Imagine that you are a second grade teacher. Your principal suggests that one of your students who performed poorly this year repeat second grade next year. Given what you know about the research on retention, how would you respond? I would ask the principal to reconsider his decision and to examine the student’s situation more carefully to make an informed decision. First I would present the scientific results on retention students. According to the scientific study, retention has negative effects on students rather than positive.
It’s a misconception that many think retention will solve for the poor performance because they are learning the same material all over again. If the student is having poor academic skills, he will continue to have poor academic skill if it’s not being addressed appropriately. Retention will not address the cause of the student’s poor performance. On the contrary, when students are kept back, they are more likely to exhibit reactance — displaying social and mental health problems, such as negative attitudes toward teachers and school, misbehavior, symptoms of anxiety and depression, and so forth.
Also scientific research show retained students are 40 to 50 more likely than nonretained students to drop out of school. Moreover, low achieving children who are promoted learn at least as much, if not more, the following year, have a stronger self-concept, and are better adjusted emotionally than similar children who are retained. Second, I would present my suggestions and recommendations as to what to do with the student. I believe it’s more important to find ways to provide the learning supports the students need when they are not doing well at school.
We need to figure out the root cause of the student’s poor performance in school and then address it accordingly. Was it due to inappropriate forms of instruction or would it be due to outside stresses. If it’s due to inappropriate instruction, we can find ways to adapt to the student’s learning style and then instruct accordingly. If more support is needed we can also provide one on one help after school as well. If it’s due to family stress, we will schedule a meeting with the student’s parents and address it at the meeting.
At last, I would also convey to his third grade teacher about his situation and what he needs to work on in order to catch up with his peers. If the root cause is not addressed properly, retain the student for one more year might show some temporarily academic improvement, but the student is most likely to lag behind again in subsequent years. I suggest we look deeper into the student’s situation and provide the necessary support needed to do well in the class.
Thirdly, I would like to schedule a meeting with the student’s parents and make sure the parent is aware of the current situation. We will inform the student’s parents of his poor academic performance and offer them the options we have to help the student. At last we will ask for the parents’ inputs and thoughts on the situation. I believe working as a team, the school, teacher, and parents will produce the best result. At the end I would sincerely ask the principal to allow sometime to rethink the situation to come up with a solution that is best for the student in the long term.

▶ [Dataset excerpts]

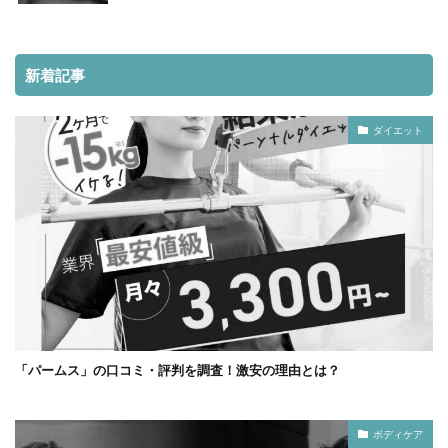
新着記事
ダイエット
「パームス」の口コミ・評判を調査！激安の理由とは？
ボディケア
* * *
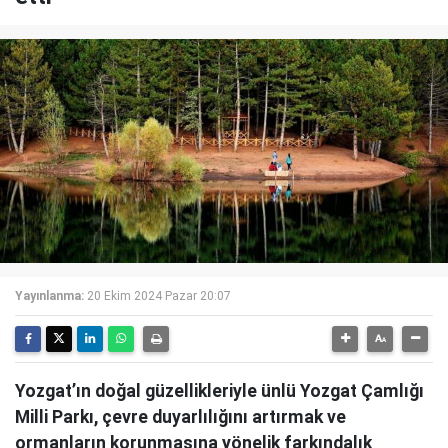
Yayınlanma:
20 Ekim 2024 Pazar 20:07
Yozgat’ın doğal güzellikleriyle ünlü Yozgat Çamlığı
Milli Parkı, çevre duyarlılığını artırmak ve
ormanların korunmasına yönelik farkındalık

▶ [What you need to do]
[A] In the essay on grade retention, with whom does the writer plan to schedule a meeting?
[B] Reproduce the part of the essay on grade retention that begins with the words containing "It’s a misconception" and ends with "and so forth.".
[C] Name the three parties the essay on grade retention says should work as a team.

▶ [Solution list]
[A] The student's parents.

[B]
It’s a misconception that many think retention will solve for the poor performance because they are learning the same material all over again. If the student is having poor academic skills, he will continue to have poor academic skill if it’s not being addressed appropriately. Retention will not address the cause of the student’s poor performance. On the contrary, when students are kept back, they are more likely to exhibit reactance — displaying social and mental health problems, such as negative attitudes toward teachers and school, misbehavior, symptoms of anxiety and depression, and so forth.

[C] The school, the teacher, and the parents.